Newswise – Marine Corn Snails are hosts of the dangerous family of neurotoxins. Little is known about how these toxins interact with the human body, which has become an area of interest in drug research and the national security space. For the first time, the team at Los Alamos National Laboratory has successfully trained a machine learning model to predict how alphaconotoxins bind to specific human receptor subtypes.
“It is estimated that only 2% of them have been sequenced due to the diversity and complexity of natural conotoxins,” says Gunana Gunanakaran, a theoretical biologist at Los Alamos. “Conotoxins do not have antidotes, but we have the ability to develop tools to understand and respond to these threats by using machine learning to predict conotoxin binding.”
The lethal secretion issued by any of the more than 800 corn snail species represents an assemblage of over 1 million natural conotoxins. The researchers focused their machine learning work on alpha conotoxins, a common and deadly family of conotoxins.
The machine learning model implemented by the team overcomes the limited data challenges for incorporating alpha conotoxin amino acid sequences, secondary structural tendencies, and electrostatic properties, and successfully predicts human receptors containing receptor subtypes – toxins will be targeted. This is the first known machine learning model to achieve that. In addition to Gnanakaran, the team that included lead author Hung Nguyen Do and biochemist Jessica Kubicek-Sutherland presented their results at ACS Chemistry Neuroscience.
Predicting subtype-specific targets
Conus Geography, also known as Geography, claims the distinction between the most lethal corn snails.

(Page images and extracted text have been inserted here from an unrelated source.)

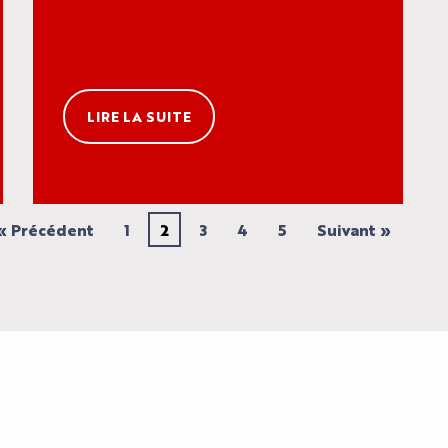
LIRE LA SUITE
« Précédent
1
2
3
4
5
Suivant »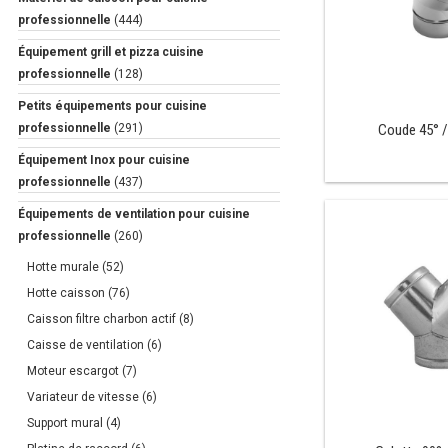
professionnelle
(444)
Équipement grill et pizza cuisine
professionnelle
(128)
Petits équipements pour cuisine
professionnelle
(291)
Coude 45° 
Équipement Inox pour cuisine
professionnelle
(437)
Équipements de ventilation pour cuisine
professionnelle
(260)
Hotte murale
(52)
Hotte caisson
(76)
Caisson filtre charbon actif
(8)
Caisse de ventilation
(6)
Moteur escargot
(7)
Variateur de vitesse
(6)
Support mural
(4)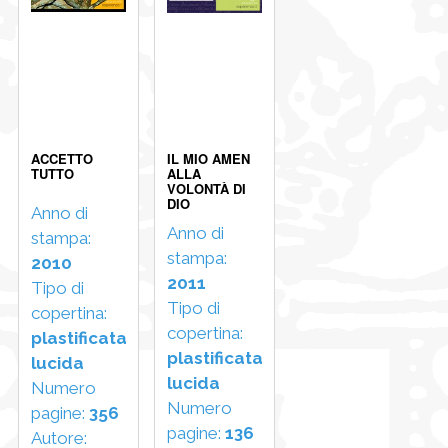
ACCETTO
IL MIO AMEN
TUTTO
ALLA
VOLONTÀ DI
DIO
Anno di
Anno di
stampa:
stampa:
2010
2011
Tipo di
Tipo di
copertina:
copertina:
plastificata
plastificata
lucida
lucida
Numero
Numero
pagine:
356
pagine:
136
Autore: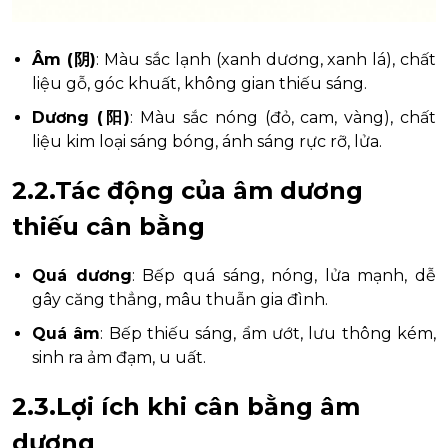
Âm (阴)
: Màu sắc lạnh (xanh dương, xanh lá), chất
liệu gỗ, góc khuất, không gian thiếu sáng.
Dương (阳)
: Màu sắc nóng (đỏ, cam, vàng), chất
liệu kim loại sáng bóng, ánh sáng rực rỡ, lửa.
2.2.Tác động của âm dương
thiếu cân bằng
Quá dương
: Bếp quá sáng, nóng, lửa mạnh, dễ
gây căng thẳng, mâu thuẫn gia đình.
Quá âm
: Bếp thiếu sáng, ẩm ướt, lưu thông kém,
sinh ra ảm đạm, u uất.
2.3.Lợi ích khi cân bằng âm
dương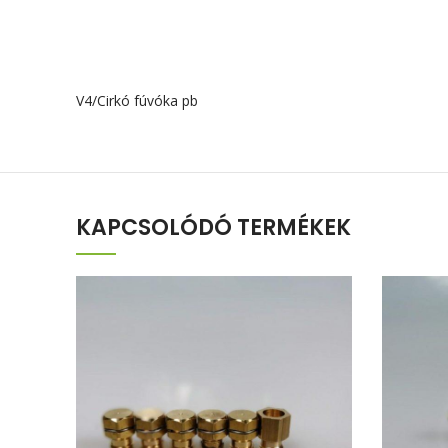
V4/Cirkó fúvóka pb
KAPCSOLÓDÓ TERMÉKEK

The 65% lethality rate from a single prick is driven primarily by the activity of alphaconotoxins, which binds to human nicotinic acetylcholine receptors, and is integrated into human muscular, nervous and tissue functions. Binding to these receptors inhibits function that often results in lethal consequences.
The challenge in predicting conotoxin binding is the lack of data on receptor binding across different conotoxin families. To understand which receptor subtypes are bound by alphaconotoxins, the researchers developed and deployed two different neural network architectures to train semi-surveillance machine learning models.
The team determined that the most effective semi-spived machine learning classifier, the most effective way to predict target receptor subtypes, came from training neural network architectures with a combination of density and convolutional layers on amino acid sequences, secondary structure, and electrostatic properties.
Next step: Use predictions in your experiments
The team's next step is to take these predictions into the experimental stage of the Los Alamos chemistry lab and create an actual interface that can mimic conotoxin interactions and binding. Such an interface could be made to act as an antitoxin. This is a useful tool considering the possibility that a bad actor develops synthetic neurotoxin.
Neurotoxin-like agents can potentially develop in synthetic peptides (short chains of amino acids) and exhibit similar behaviors and effects as seen with naturally occurring conotoxins. Unfortunately, the development of synthetic peptides that behave in the same way as conotoxins requires much more understanding than antitoxin development. But with the model in hand, researchers can apply insights to the problem.
“No one has asked these questions about binding to target receptor subtypes, but it's gone before,” Kubicek-Sutherland said. “The experimental stage of this allows us to collect models developed through artificial intelligence tools and see if they are really working. That work is an important step in developing effective antitoxins.”
paper: “Predicting the specificity of α-conotoxins for human nicotinic acetylcholine receptor subtypes by semi-surveillance machine learning.” ACS Chemistry Neuroscience. doi:10.1021/acschemneuro.4C00760
Funds: This work was supported by the US Department of Defense Threat Reduction Agency.